Yapılacaklar:
1) Söyleşiye göre edebiyatçı grubu pazar günleri öğle yemeğini nerede yiyordu?
2) Lütfen söyleşideki "Ahmet Say- İyi" sözcüklerinin bulunduğu yerden başlayıp "düşüncesi nasıl doğdu?" sözcüklerinden sonra bitecek şekilde o kısmı aynen aktarın.

Metin Bölümü:

AHMET SAY’LA “TÜRKİYE YAZILARI” ÜZERİNE
Selim Esen- Türkiye’de iz bırakan dergilerden biri
olarak Nisan 1977’den Mayıs 1983’e kadar çıktıktan sonra
yayınını durduran aylık edebiyat dergisi TÜRKİYE
YAZILARI’nın sahibi ve sorumlu müdürlüğünü
üstlenmiştiniz. Bu değerli yayın organı üzerine
düşüncelerinizi “Aspendos Sanat”a aktarmak istiyorum. Ne
dersiniz?
Ahmet Say- İyi olur. Ancak, “Türkiye Yazıları” ile Ahmet
Say’ı özdeşleştirmekten kaçınmak gerek. Derginin çıktığı
altı yıllık süreç içinde birçok arkadaşımızın katkısı
oldu bu yayına. Onu ben tek başıma çıkarmadım:
Başlangıçta Cemal Süreya’nın da içinde bulunduğu bir
yazı kurulumuz vardı. Yıllar içinde bu kurulda yer alan
arkadaşlar değişti. Türkiye Yazıları’na omuz veren söz
konusu kadroların verdiği emekleri hep gönül borcuyla
anarım. Onların çalışmaları olmasaydı dergi çıkmazdı
doğrusu…
SE- Dergi düşüncesi nasıl doğdu?
AS- 1974’te Cemal Süreya Ankara’da yaşıyordu. Maliye
Bakanlığı’nda “üstat” denen üst düzey görevlilerdendi.
Ama Cemal’in şair ve dergici tarafı hep önde gelmiştir.
Ankara’da, benim de içinde bulunduğum edebiyatçı grubunu
Cemal bir araya getirmişti. Pazar günleri Mülkiyeliler
Birliği’nde, uzun süren bir öğle yemeği yiyorduk. Bu
arkadaşların adını sen sormadan söyleyeyim: Cemal’in
yanı sıra, Nahit Eruz, Ali Püsküllüoğlu, Ragıp Gelencik
takma adıyla tanınan Öner Ünalan, Vecihi Timuroğlu,
Remzi İnanç ve ben… Başlangıçta dergi çıkarmak gibi bir
düşüncemiz yoktu, ama 1976 yılında derginin kurucuları
belli oldu: Cemal, Vecihi, Öner ve ben. Cemal bu kurula
Ali Püsküllüoğlu’nun da girmesini istedi, bense
“İstanbul temsilcisi” olarak Demir Özlü’yü önerdim. Bu
öneriler arkadaşlarca uygun görüldü ve 1977’nin nisan
ayında ilk sayıyı çıkardık.
SE- Yatırım için gerekli parayı nasıl sağladınız?

Gösterilen Veriler:
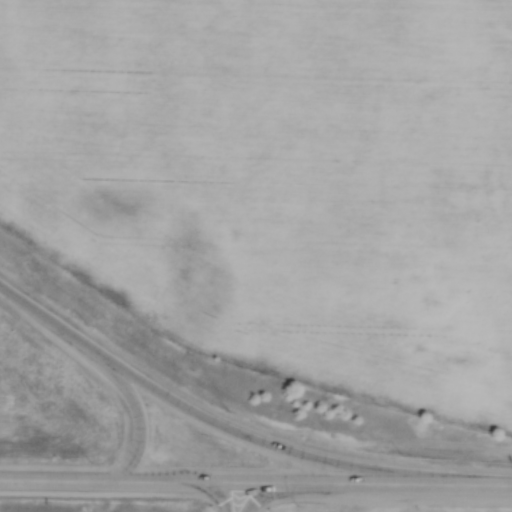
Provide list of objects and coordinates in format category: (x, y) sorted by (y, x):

Doğru Cevaplar:
1) Mülkiyeliler Birliği'nde.

2)
Ahmet Say- İyi olur. Ancak, “Türkiye Yazıları” ile Ahmet
Say’ı özdeşleştirmekten kaçınmak gerek. Derginin çıktığı
altı yıllık süreç içinde birçok arkadaşımızın katkısı
oldu bu yayına. Onu ben tek başıma çıkarmadım:
Başlangıçta Cemal Süreya’nın da içinde bulunduğu bir
yazı kurulumuz vardı. Yıllar içinde bu kurulda yer alan
arkadaşlar değişti. Türkiye Yazıları’na omuz veren söz
konusu kadroların verdiği emekleri hep gönül borcuyla
anarım. Onların çalışmaları olmasaydı dergi çıkmazdı
doğrusu…
SE- Dergi düşüncesi nasıl doğdu?